## How to complete this task
Could you copy every line from the material below in which "التطبيقات" appears?

────────

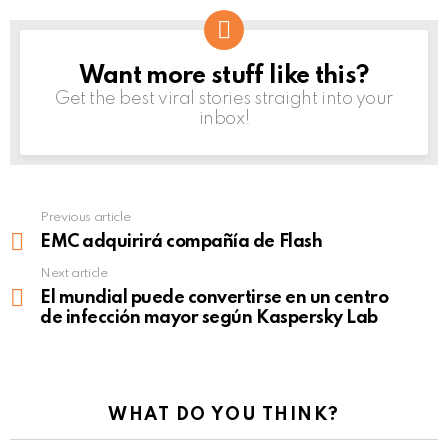
Want more stuff like this?
NEWSLETTER
Get the best viral stories straight into your
inbox!
Previous article
See
more
EMC adquirirá compañía de Flash
Next article
El mundial puede convertirse en un centro
de infección mayor según Kaspersky Lab
WHAT DO YOU THINK?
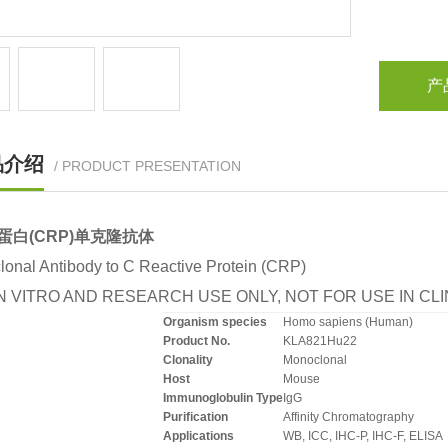
产
品介绍
/ PRODUCT PRESENTATION
蛋白(CRP)单克隆抗体
onal Antibody to C Reactive Protein (CRP)
N VITRO AND RESEARCH USE ONLY, NOT FOR USE IN C
Organism species
Homo sapiens (Human)
Product No.
KLA821Hu22
Clonality
Monoclonal
Host
Mouse
Immunoglobulin Type
IgG
Purification
Affinity Chromatography
Applications
WB, ICC, IHC-P, IHC-F, ELISA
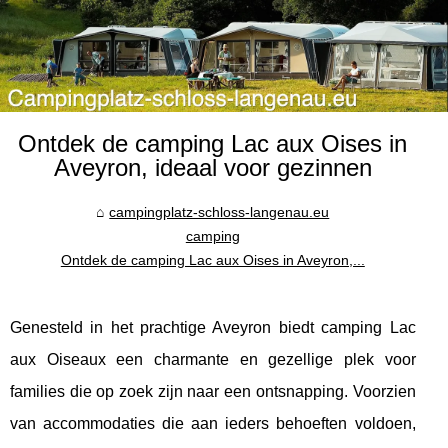
Ontdek de camping Lac aux Oises in
Aveyron, ideaal voor gezinnen
campingplatz-schloss-langenau.eu
camping
Ontdek de camping Lac aux Oises in Aveyron,...
Genesteld in het prachtige Aveyron biedt camping Lac
aux Oiseaux een charmante en gezellige plek voor
families die op zoek zijn naar een ontsnapping. Voorzien
van accommodaties die aan ieders behoeften voldoen,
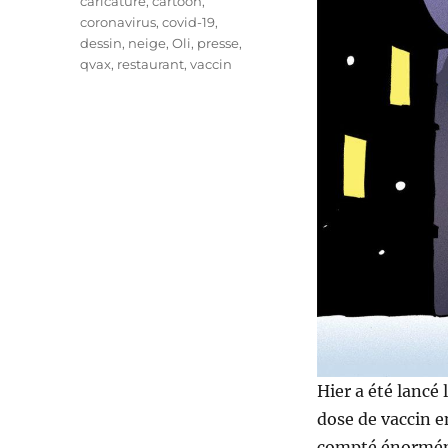
Étiquettes
caricature
,
cartoon
,
coronavirus
,
covid-19
,
dessin
,
neige
,
Oli
,
presse
,
qvax
,
restaurant
,
vaccin
Hier a été lancé 
dose de vaccin en
compté énormémen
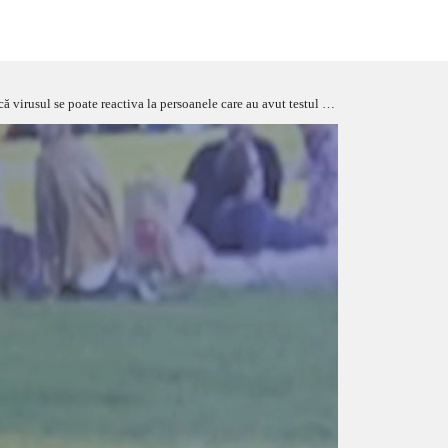
u avut testul PCR negativ! Prof. dr. Carmen Dorobăț: „Coronavirusul apare ca herpesul”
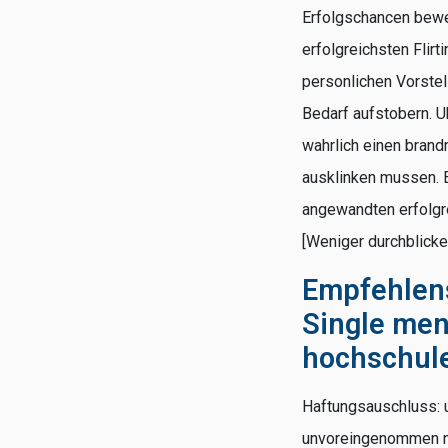
Erfolgschancen bewe
erfolgreichsten Flir
personlichen Vorstel
Bedarf aufstobern. U
wahrlich einen brand
ausklinken mussen. 
angewandten erfolgre
[Weniger durchblicke
Empfehlens
Single men
hochschul
Haftungsauschluss: 
unvoreingenommen nac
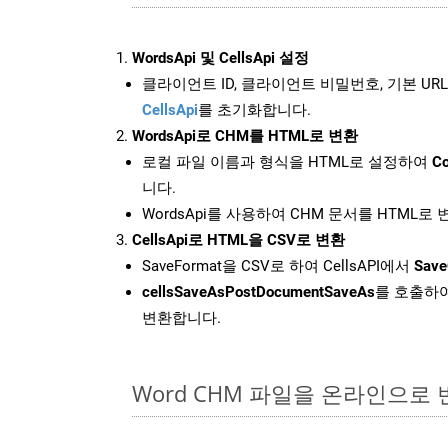
WordsApi 및 CellsApi 설정
클라이언트 ID, 클라이언트 비밀번호, 기본 URL
CellsApi
를 초기화합니다.
WordsApi로 CHM를 HTML로 변환
로컬 파일 이름과 형식을 HTML로 설정하여
Co
니다.
WordsApi를 사용하여 CHM 문서를 HTML로
CellsApi로 HTML을 CSV로 변환
SaveFormat을 CSV로 하여 CellsAPI에서
Save
cellsSaveAsPostDocumentSaveAs
를 호출하여
변환합니다.
Word CHM 파일을 온라인으로 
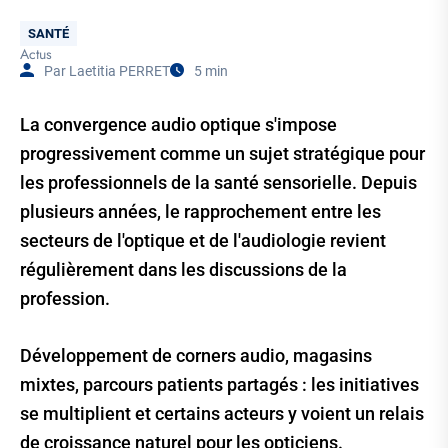
Thématique
SANTÉ
Actus
Tags
Par Laetitia PERRET
5 min
Temps
de
Lecture
La convergence audio optique s'impose
progressivement comme un sujet stratégique pour
les professionnels de la santé sensorielle. Depuis
plusieurs années, le rapprochement entre les
secteurs de l'optique et de l'audiologie revient
régulièrement dans les discussions de la
profession.
Développement de corners audio, magasins
mixtes, parcours patients partagés : les initiatives
se multiplient et certains acteurs y voient un relais
de croissance naturel pour les opticiens.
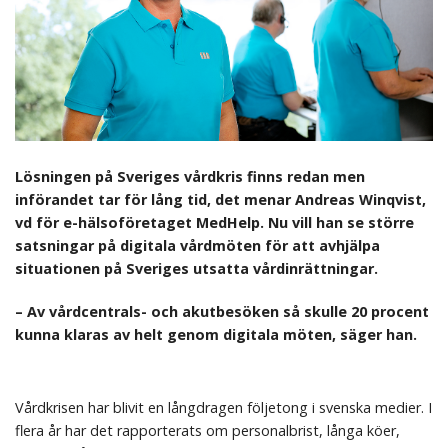
Lösningen på Sveriges vårdkris finns redan men
införandet tar för lång tid, det menar Andreas Winqvist,
vd för e-hälsoföretaget MedHelp. Nu vill han se större
satsningar på digitala vårdmöten för att avhjälpa
situationen på Sveriges utsatta vårdinrättningar.
– Av vårdcentrals- och akutbesöken så skulle 20 procent
kunna klaras av helt genom digitala möten, säger han.
Vårdkrisen har blivit en långdragen följetong i svenska medier. I
flera år har det rapporterats om personalbrist, långa köer,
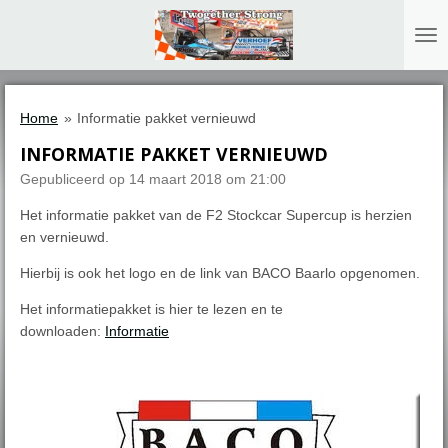
Ga
direct
naar
de
hoofdinhoud
Home
»
Informatie pakket vernieuwd
INFORMATIE PAKKET VERNIEUWD
Gepubliceerd op 14 maart 2018 om 21:00
Het informatie pakket van de F2 Stockcar Supercup is herzien
en vernieuwd.
Hierbij is ook het logo en de link van BACO Baarlo opgenomen.
Het informatiepakket is hier te lezen en te
downloaden:
Informatie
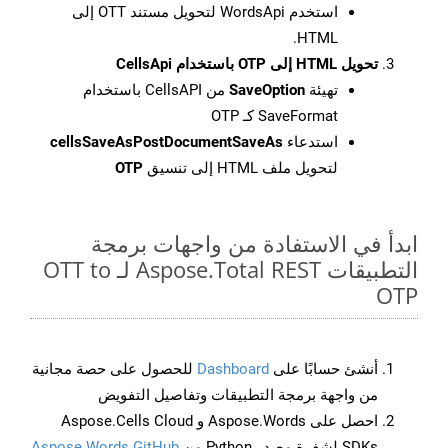
استخدم WordsApi لتحويل مستند OTT إلى
HTML.
تحويل HTML إلى OTP باستخدام CellsApi
تهيئة
SaveOption
من CellsAPI باستخدام
SaveFormat كـ OTP
استدعاء
cellsSaveAsPostDocumentSaveAs
لتحويل ملف HTML إلى تنسيق
OTP
ابدأ في الاستفادة من واجهات برمجة
التطبيقات Aspose.Total REST لـ OTT to
OTP
أنشئ حسابًا على
Dashboard
للحصول على حصة مجانية
من واجهة برمجة التطبيقات وتفاصيل التفويض
احصل على Aspose.Words و Aspose.Cells Cloud
SDKs لشفرة مصدر Python من
Aspose.Words GitHub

────────

## Reply to the task
التطبيقات Aspose.Total REST لـ OTT to
من واجهة برمجة التطبيقات وتفاصيل التفويض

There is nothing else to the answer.